Oh, no, don’t tell me I’ve lost my lease
Because somebody else is claiming this piece
Of Heaven I’ve rented for such a long time
That I started thinking was actually mine.
I cleaned and upgraded and kept my shop nice
And my presence here lends sweetness and spice.
I’m right where I’ve always wanted to be
I love my community and they love me.
But because I held the lease forever,
My rent stayed low which helped my endeavor
And allowed me to pay a near-living wage
And if my uniqueness is any gauge
You know no one can compete with me
Except for online shopping which we increasingly see
Where you can get things fast and almost free
Order it instantly right from your phone
With same day delivery shipped free by drone.
Because bricks and mortar are going the way
Of high button shoes from back in the day
Which we don’t sell but if you look on EBay
They cost ten bucks new, all the way from Indonesia
Which is why I’m now gulping Milk of Magnesia
Which I buy in bulk from a big box store
Cause I’ll go broke if I buy it from the store next door.

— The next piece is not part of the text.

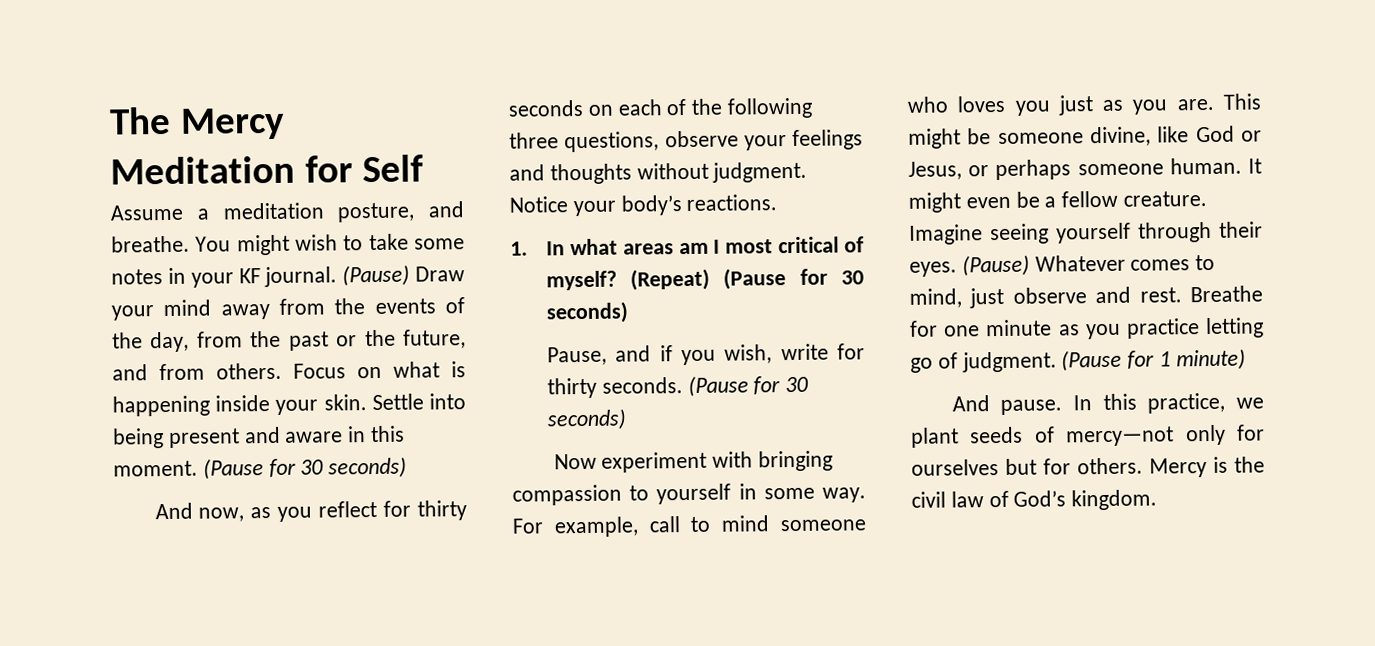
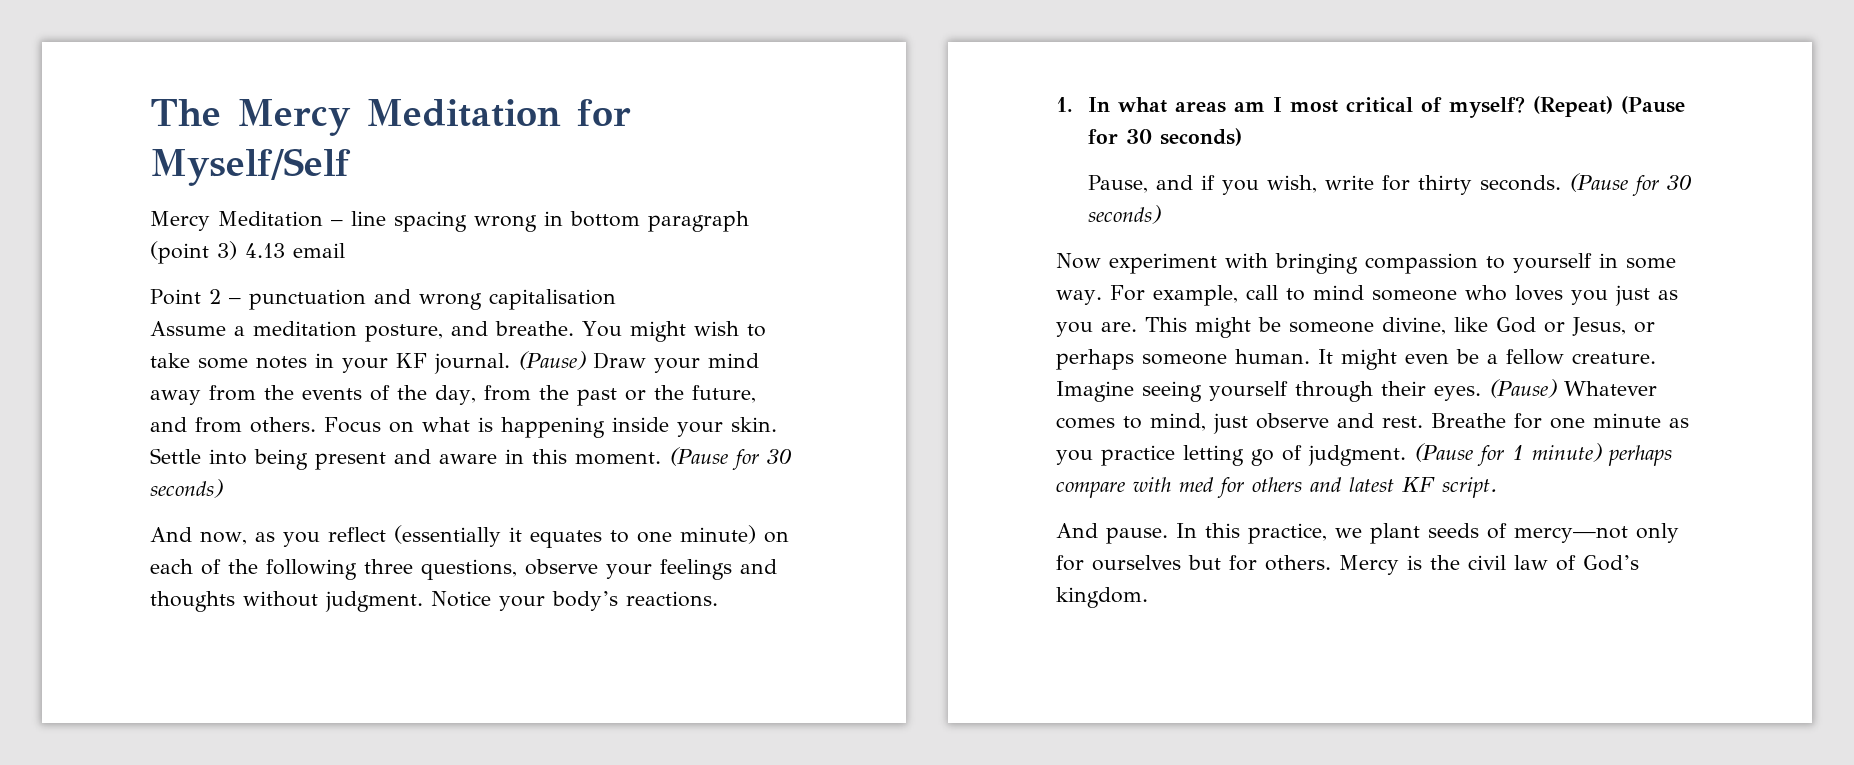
[362,154,425,183] Self -> [150,148,351,186] [150,211,749,232] [150,241,345,264] [150,289,616,310] Myself/Self // Mercy Meditation – line spacing wrong in bottom paragraph (point 3) 4.13 email // Point 2 – punctuation and wrong capitalisation
[383,500,467,521] [508,99,584,117] for thirty seconds -> [393,525,756,548] (essentially it equates to one minute)
(1246, 359) none -> [1607,445,1672,466] [1056,477,1497,498] perhaps compare with med for others and latest KF script.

To see our steady flow of friends, you’d think we were thriving
They’re cool and hip and give us props, but we’re barely just surviving.
Between a rock and a hard place I feel like I’m glued
Where five dollar lattes and cheap fast food
Are changing the landscape of my sweet home town
Where the charm of yesteryear is getting torn down
To make way for high rises with a parking garage
And upscale dining to attract the incoming barrage
Of well-heeled people who hear that this town
Is on its way up from having been down.
This is called progress, which I’ll have to accept
But when we are happy it feels good to expect
That the status quo will stay the same
But it never does because we can’t stake a claim
On the outcome of what tomorrow might bring.
That’s just as true for the Joker as it is for the King.